Ворвавшиеся в комнату солнечные лучи высветили плетеное кресло, стоящее возле круглого журнального столика, торшер с абажуром из рисовой бумаги и двуспальную кровать, накрытую толстым покрывалом в цветочек. На стенах висели плакаты Арнольди [41]41
Арнольди, Пер – известный датский художник, работающий в жанре плаката (р. 1941).
[Закрыть]и несколько любительских рисунков с видами отеля. Кроватью, по всей видимости, не пользовались: покрывало лежало на месте, и непохоже было, чтобы на него кто-нибудь даже присаживался.
Вообще, комната выглядела абсолютно нежилой, если не считать журнального столика. Это был плетеный столик со стеклянной столешницей, на которой лежали газета, какая-то карта и темные очки. Я заглянул в ванную – мыло и полотенца были нетронуты.
В гардеробе также было пусто, если не считать хилых проволочных вешалок, отозвавшихся истошным звоном, стоило мне только распахнуть дверцу.

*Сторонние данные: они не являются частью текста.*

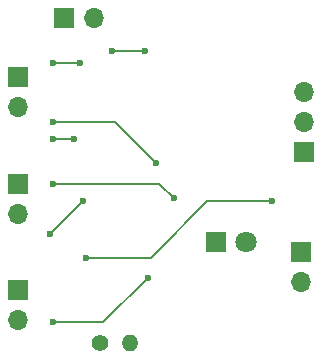
<source format=gbr>
%TF.GenerationSoftware,KiCad,Pcbnew,8.0.2-8.0.2-0~ubuntu22.04.1*%
%TF.CreationDate,2024-05-29T00:58:32-04:00*%
%TF.ProjectId,candel24h_v1,63616e64-656c-4323-9468-5f76312e6b69,rev?*%
%TF.SameCoordinates,Original*%
%TF.FileFunction,Copper,L2,Bot*%
%TF.FilePolarity,Positive*%
%FSLAX46Y46*%
G04 Gerber Fmt 4.6, Leading zero omitted, Abs format (unit mm)*
G04 Created by KiCad (PCBNEW 8.0.2-8.0.2-0~ubuntu22.04.1) date 2024-05-29 00:58:32*
%MOMM*%
%LPD*%
G01*
G04 APERTURE LIST*
%TA.AperFunction,ComponentPad*%
%ADD10R,1.700000X1.700000*%
%TD*%
%TA.AperFunction,ComponentPad*%
%ADD11O,1.700000X1.700000*%
%TD*%
%TA.AperFunction,ComponentPad*%
%ADD12C,1.400000*%
%TD*%
%TA.AperFunction,ComponentPad*%
%ADD13O,1.400000X1.400000*%
%TD*%
%TA.AperFunction,ComponentPad*%
%ADD14R,1.800000X1.800000*%
%TD*%
%TA.AperFunction,ComponentPad*%
%ADD15C,1.800000*%
%TD*%
%TA.AperFunction,ViaPad*%
%ADD16C,0.600000*%
%TD*%
%TA.AperFunction,Conductor*%
%ADD17C,0.200000*%
%TD*%
G04 APERTURE END LIST*
D10*
%TO.P,LEDsw,1,Pin_1*%
%TO.N,Net-(CLK1-Vdd)*%
X149525000Y-74750000D03*
D11*
%TO.P,LEDsw,2,Pin_2*%
%TO.N,Net-(D1-A)*%
X149525000Y-77290000D03*
%TD*%
D10*
%TO.P,5ms,1,Pin_1*%
%TO.N,Net-(J5-Pin_1)*%
X125500000Y-78000000D03*
D11*
%TO.P,5ms,2,Pin_2*%
%TO.N,Net-(J5-Pin_2)*%
X125500000Y-80540000D03*
%TD*%
D10*
%TO.P,22s,1,Pin_1*%
%TO.N,Net-(J4-Pin_1)*%
X125500000Y-69000000D03*
D11*
%TO.P,22s,2,Pin_2*%
%TO.N,Net-(J4-Pin_2)*%
X125500000Y-71540000D03*
%TD*%
D10*
%TO.P,24h,1,Pin_1*%
%TO.N,Net-(J3-Pin_1)*%
X125500000Y-60000000D03*
D11*
%TO.P,24h,2,Pin_2*%
%TO.N,Net-(J3-Pin_2)*%
X125500000Y-62540000D03*
%TD*%
D10*
%TO.P,BAT,1,Pin_1*%
%TO.N,Net-(CLK1-GND)*%
X129460000Y-55000000D03*
D11*
%TO.P,BAT,2,Pin_2*%
%TO.N,Net-(J2-Pin_2)*%
X132000000Y-55000000D03*
%TD*%
D10*
%TO.P,SPDT,1,Pin_1*%
%TO.N,Net-(J1-Pin_1)*%
X149750000Y-66330000D03*
D11*
%TO.P,SPDT,2,Pin_2*%
%TO.N,Net-(CLK1-Vdd)*%
X149750000Y-63790000D03*
%TO.P,SPDT,3,Pin_3*%
%TO.N,Net-(J1-Pin_3)*%
X149750000Y-61250000D03*
%TD*%
D12*
%TO.P,R1,1*%
%TO.N,Net-(CLK1-GND)*%
X132460000Y-82500000D03*
D13*
%TO.P,R1,2*%
%TO.N,Net-(D1-K)*%
X135000000Y-82500000D03*
%TD*%
D14*
%TO.P,LED,1,K*%
%TO.N,Net-(D1-K)*%
X142250000Y-73900000D03*
D15*
%TO.P,LED,2,A*%
%TO.N,Net-(D1-A)*%
X144790000Y-73900000D03*
%TD*%
D16*
%TO.N,Net-(TR1-Pad1)*%
X136250000Y-57750000D03*
X133500000Y-57750000D03*
%TO.N,Net-(J3-Pin_1)*%
X128500000Y-58750000D03*
X130750000Y-58750000D03*
%TO.N,Net-(J4-Pin_1)*%
X128500000Y-65250000D03*
X130250000Y-65250000D03*
%TO.N,Net-(J3-Pin_2)*%
X137250000Y-67250000D03*
X128500000Y-63750000D03*
%TO.N,Net-(J5-Pin_1)*%
X128250000Y-73250000D03*
X131000000Y-70500000D03*
%TO.N,Net-(J4-Pin_2)*%
X128500000Y-69000000D03*
X138750000Y-70250000D03*
%TO.N,Net-(J5-Pin_2)*%
X128500000Y-80750000D03*
X136500000Y-77000000D03*
%TO.N,Net-(CLK1-CLK+)*%
X131250000Y-75250000D03*
X147000000Y-70500000D03*
%TD*%
D17*
%TO.N,Net-(TR1-Pad1)*%
X133500000Y-57750000D02*
X136250000Y-57750000D01*
%TO.N,Net-(J3-Pin_1)*%
X130750000Y-58750000D02*
X128500000Y-58750000D01*
%TO.N,Net-(J3-Pin_2)*%
X128500000Y-63750000D02*
X133750000Y-63750000D01*
X133750000Y-63750000D02*
X137250000Y-67250000D01*
%TO.N,Net-(J4-Pin_1)*%
X130250000Y-65250000D02*
X128500000Y-65250000D01*
%TO.N,Net-(J5-Pin_1)*%
X131000000Y-70500000D02*
X128250000Y-73250000D01*
%TO.N,Net-(J4-Pin_2)*%
X138750000Y-70250000D02*
X137500000Y-69000000D01*
X137500000Y-69000000D02*
X128500000Y-69000000D01*
%TO.N,Net-(J5-Pin_2)*%
X132750000Y-80750000D02*
X128500000Y-80750000D01*
X136500000Y-77000000D02*
X132750000Y-80750000D01*
%TO.N,Net-(CLK1-CLK+)*%
X136750000Y-75250000D02*
X131250000Y-75250000D01*
X137000000Y-75000000D02*
X136750000Y-75250000D01*
X147000000Y-70500000D02*
X141500000Y-70500000D01*
X141500000Y-70500000D02*
X137000000Y-75000000D01*
%TD*%
M02*

</source>
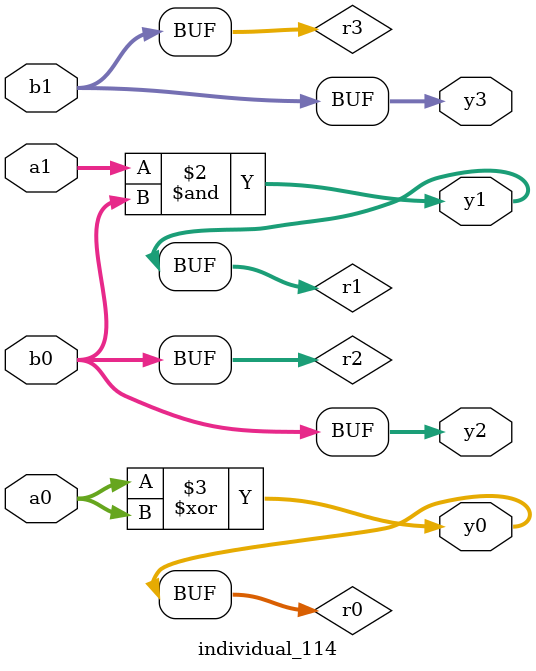
<source format=sv>
module individual_114(input logic [15:0] a1, input logic [15:0] a0, input logic [15:0] b1, input logic [15:0] b0, output logic [15:0] y3, output logic [15:0] y2, output logic [15:0] y1, output logic [15:0] y0);
logic [15:0] r0, r1, r2, r3; 
 always@(*) begin 
	 r0 = a0; r1 = a1; r2 = b0; r3 = b1; 
 	 r1  &=  r2 ;
 	 r0  ^=  a0 ;
 	 y3 = r3; y2 = r2; y1 = r1; y0 = r0; 
end
endmodule
</source>
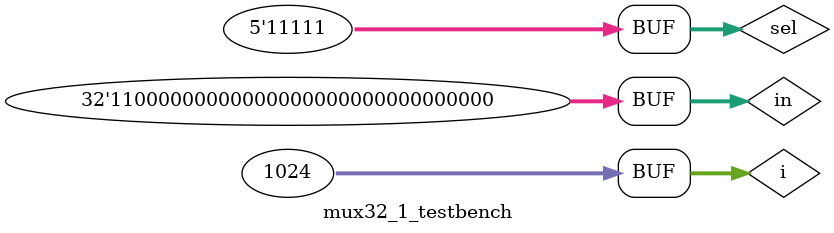
<source format=sv>
module mux32_1(out, in, sel);
	output out;
	input [31:0] in;
	input [4:0] sel;
	wire w0, w1, w2, w3;
	
	mux8_1 m0(.out(w0), .in(in[7:0]), .sel(sel[2:0]));
	mux8_1 m1(.out(w1), .in(in[15:8]), .sel(sel[2:0]));
	mux8_1 m2(.out(w2), .in(in[23:16]), .sel(sel[2:0]));
	mux8_1 m3(.out(w3), .in(in[31:24]), .sel(sel[2:0]));
	mux4_1 m (.out(out), .i0(w0), .i1(w1), .i2(w2), .i3(w3), .sel0(sel[3]), .sel1(sel[4]));
endmodule

module mux32_1_testbench();
	reg [31:0] in;
	reg [4:0] sel;
	wire out;
	mux32_1 dut (.out, .in, .sel);
	integer i;
	initial begin
		for(i=0; i< 1024; i++) begin
			{sel, in} = i*1024*1024*1024; #10;
		end
	end
endmodule

</source>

Убедившись, что в комнате нет больше ничего, представляющего хоть какой-то интерес, я снова вернулся к журнальному столику. Медленно и осторожно, словно производящий раскопки археолог, я приблизился к нему. Поначалу ни к чему не прикасаясь, я отметил про себя, что газета вчерашняя. Карта Копенгагена и пригородов была открыта на странице, где был изображен район Фредериксберг – Вальбю. Я поискал какие-нибудь пометки, по которым можно было бы понять, почему именно это место вызывало такой интерес, однако ничего не нашел. Осторожно взяв карту, я перенес ее со столика на кровать. Затем тоже самое я проделал и с газетой.
Вновь повернувшись к журнальному столику, я вздрогнул от неожиданности.
Оказывается, под газетой лежала книга.
В мгновение ока я отыскал вложенную между страницами фотографию.
Книга оказалась моим романом «Медийная шлюха», а на фотографии была изображена Линда Вильбьерг.